* **Trecho apresentado**:
"""
Outro ponto de apoio é o locus em que essa reflexão
se dá: a docência no Curso de Jornalismo e as contribuições
oriundas de nossa inserção em vários cursos.
Percebo
um forte componente "vocacional" nos alunos que chegam
o curso. Primeiro, porque a concorrência no vestibular
é acirrada e supõe uma motivação
pessoal e uma visão mais clara do que se deseja; outro
fator é uma imagem bastante nítida elaborada pela
sociedade (empresas, mídia, famílias) quanto ao
que seja o jornalismo; terceiro, os jovens já trazem
um conjunto de habilidades técnicas e de predisposições
culturais e morais afins com essa atividade.
Esses
fatores permitem ensaiar um perfil do "estudante de jornalismo"
e que tende a coincidir com profundas demandas existenciais.
O grande desafio é o Curso corresponder ao que dele esperam
seus alunos.
Outro
elemento importante é a presença do ritual na
atividade jornalística. Sobre ele me estendo logo abaixo.
A mídia, lugar do sagrado
Hoje, o sagrado situa-se perante a mídia e esta perante
aquele. Ao se espelharem, o sagrado revela algo à mídia
e com ela aprende. O sagrado engloba toda e qualquer realidade
humana, da mais sublime à mais torpe, passando pelo nosso
cotidiano. Nada do que é humano é estranho ao
sagrado: esta é uma intuição fundamental
desenvolvida pelo cristianismo, a Encarnação.
"""
* **Registros de dados**:
"""
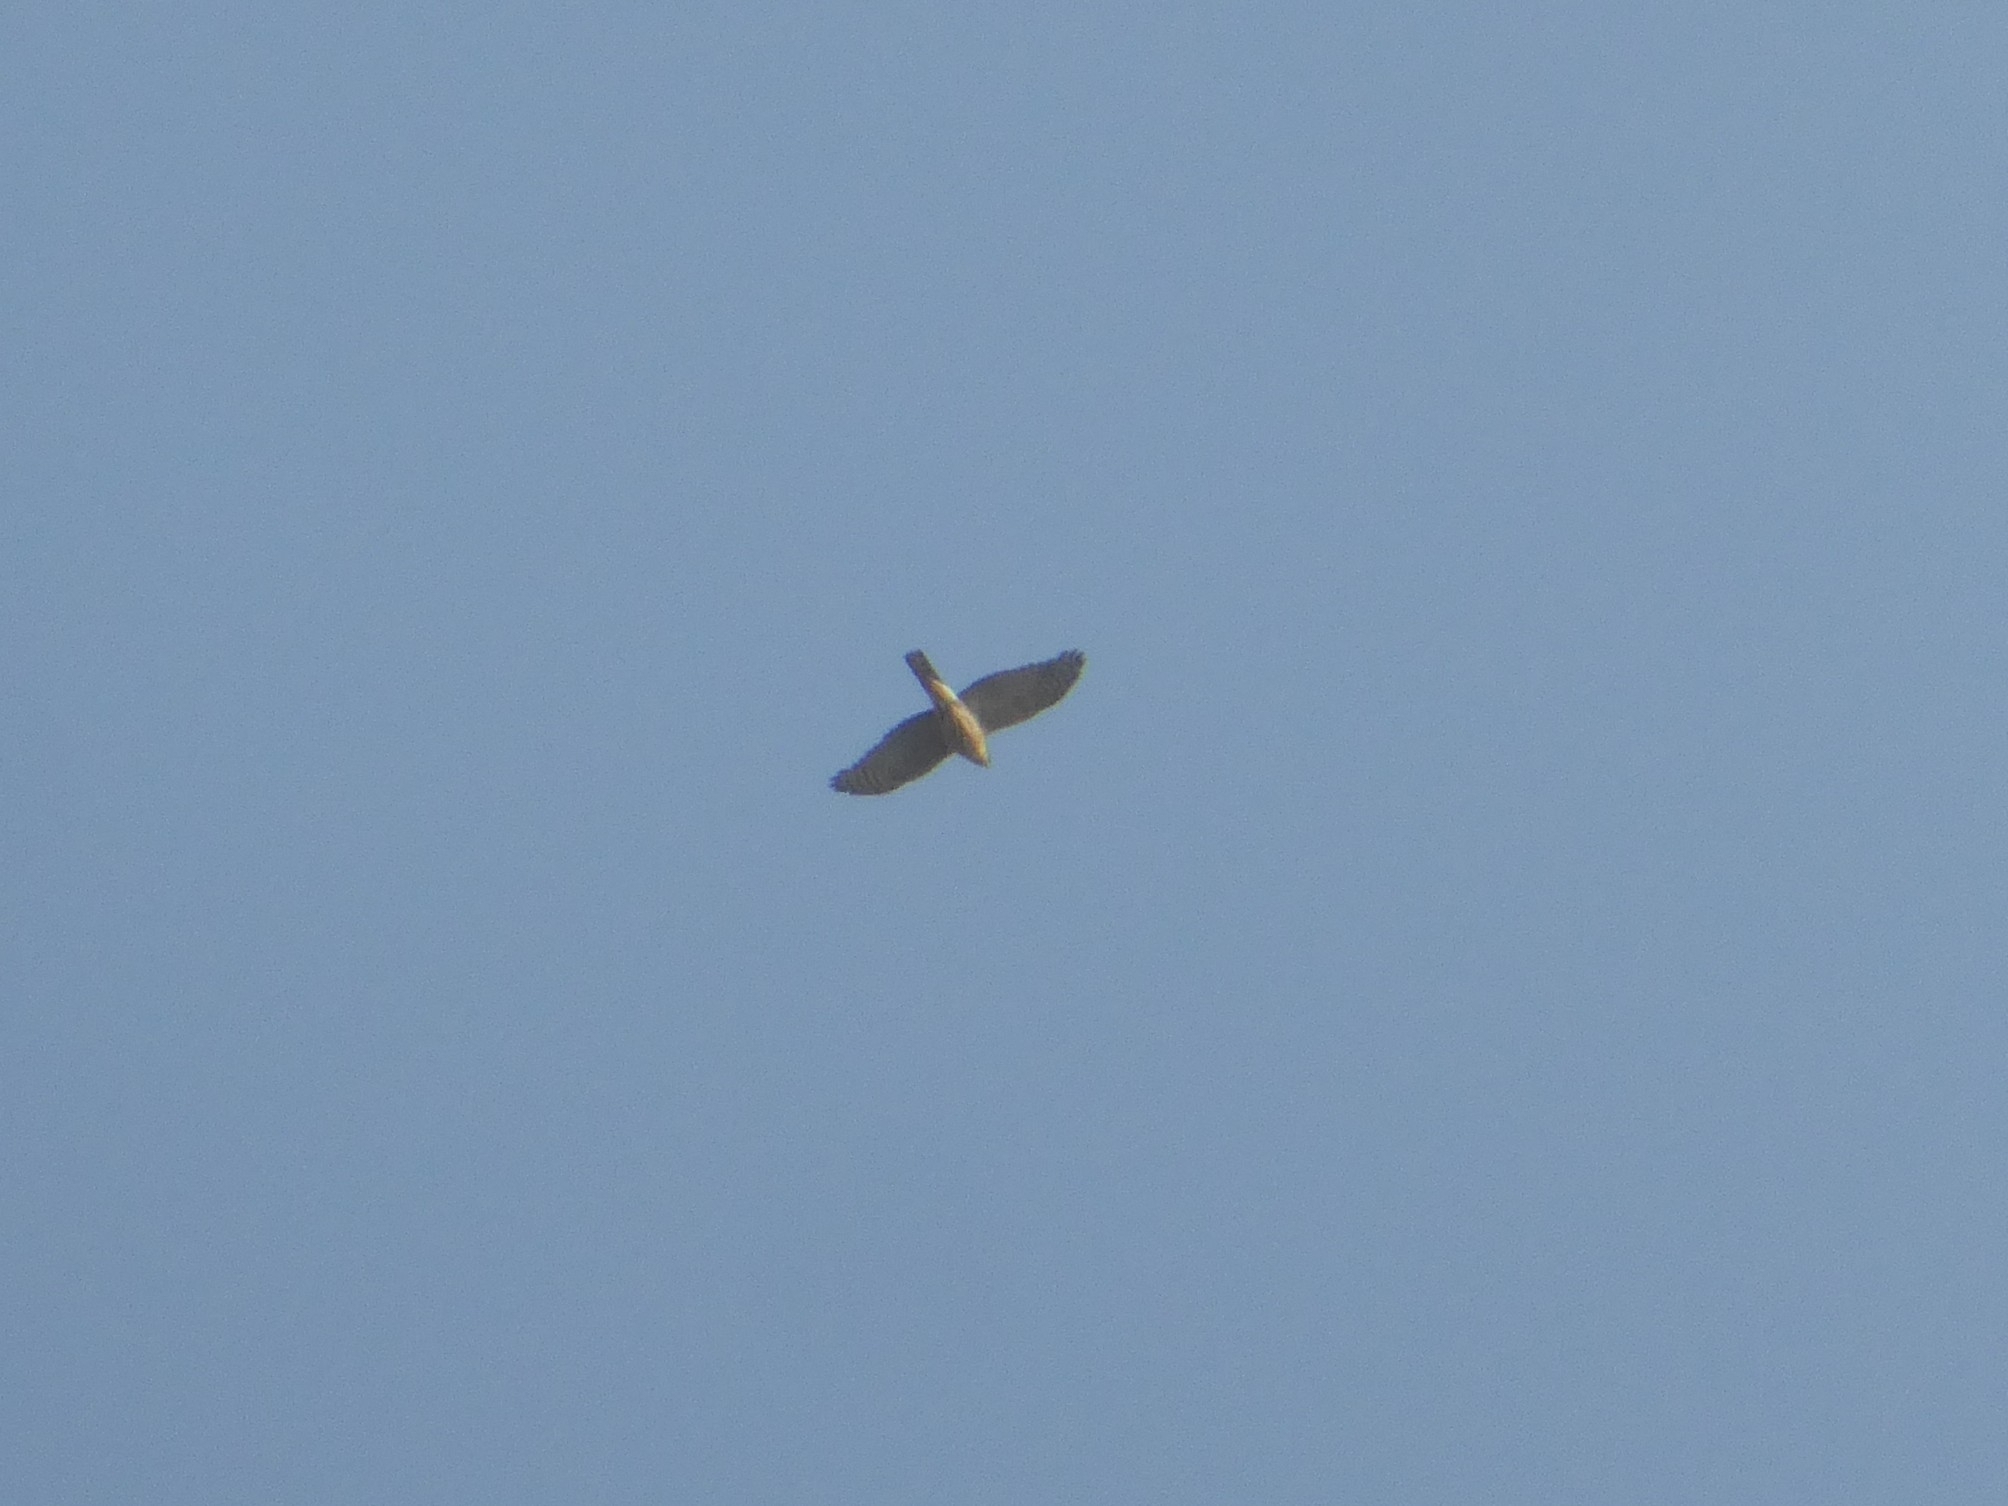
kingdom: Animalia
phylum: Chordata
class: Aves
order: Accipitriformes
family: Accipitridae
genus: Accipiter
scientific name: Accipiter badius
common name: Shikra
"""
"""
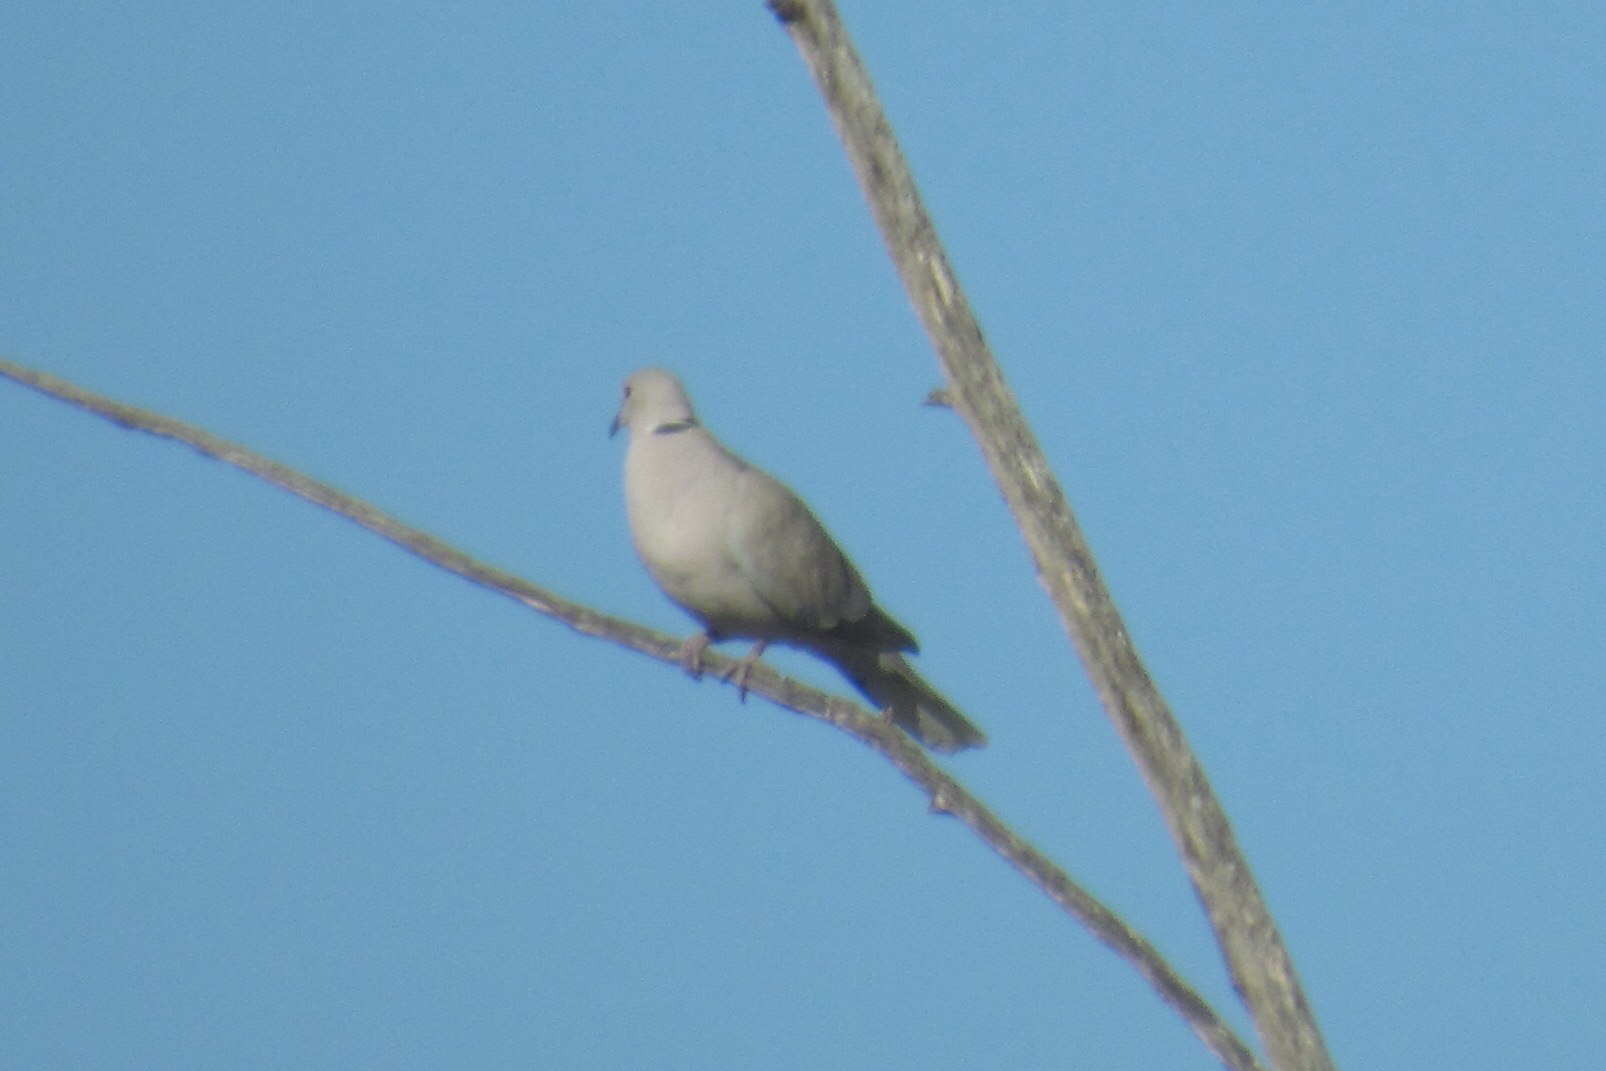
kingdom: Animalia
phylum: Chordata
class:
"""
"""
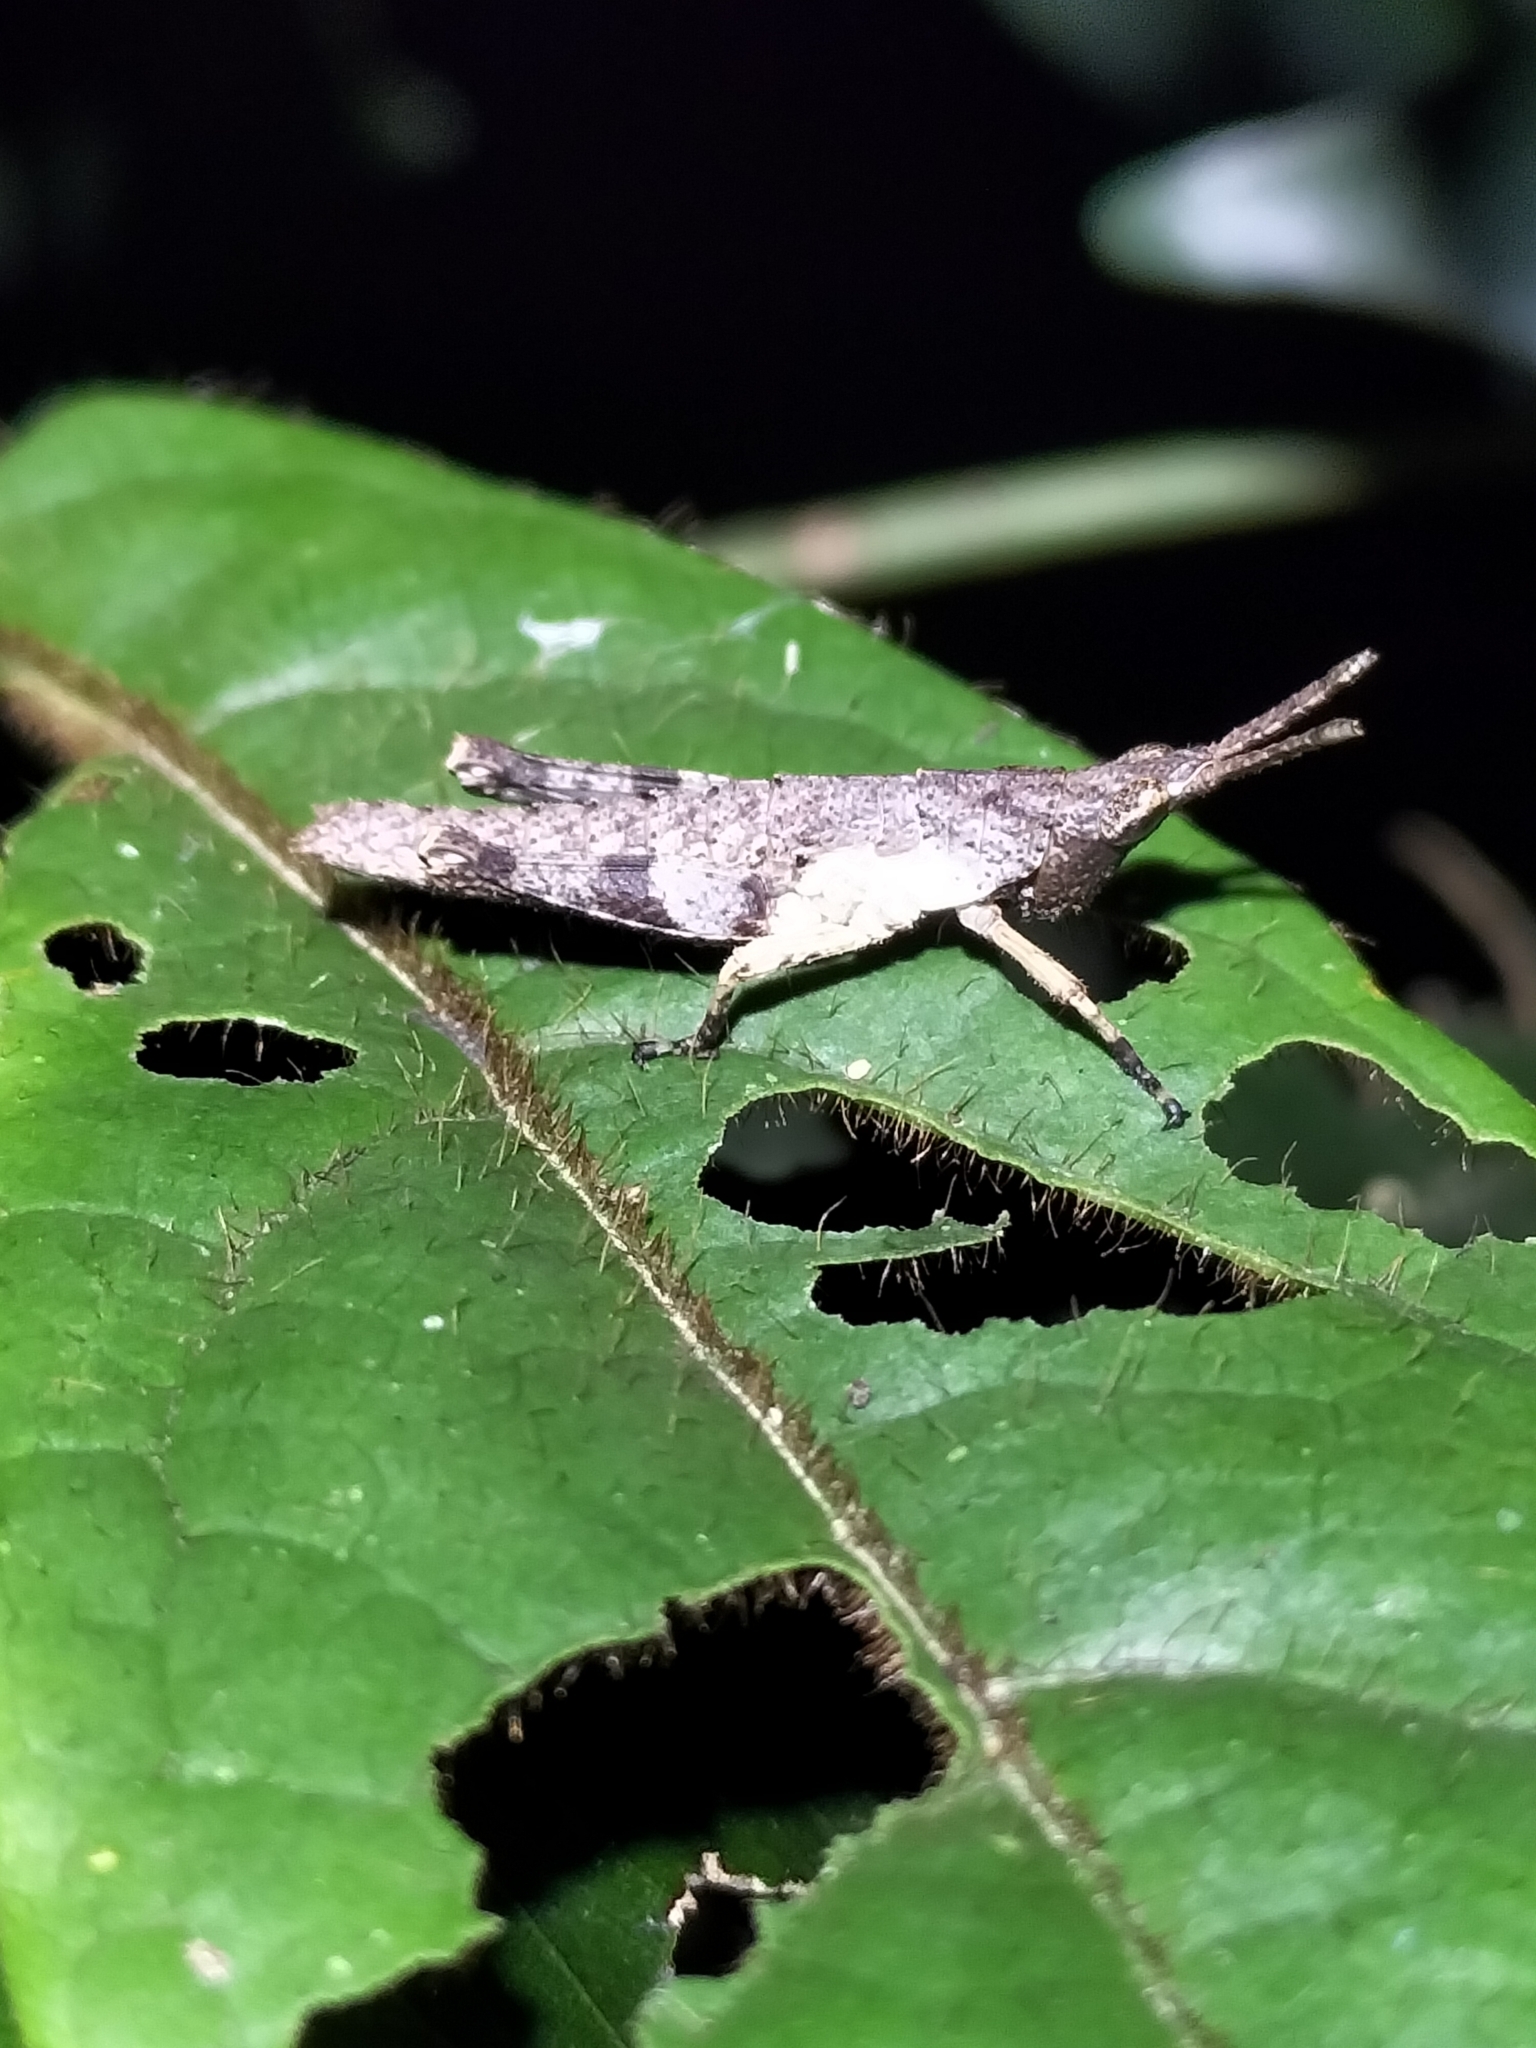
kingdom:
"""
Responda com base no trecho apresentado:
(a) Em que atividade se dá a reflexão descrita no início?
(b) Qual é o grande desafio apontado em relação ao Curso?
(c) Que intuição fundamental, desenvolvida pelo cristianismo, o trecho menciona?

(a) A reflexão se dá na docência no Curso de Jornalismo.
(b) O grande desafio é o Curso corresponder ao que dele esperam seus alunos.
(c) A intuição é a de que nada do que é humano é estranho ao sagrado, e o trecho a identifica como a Encarnação.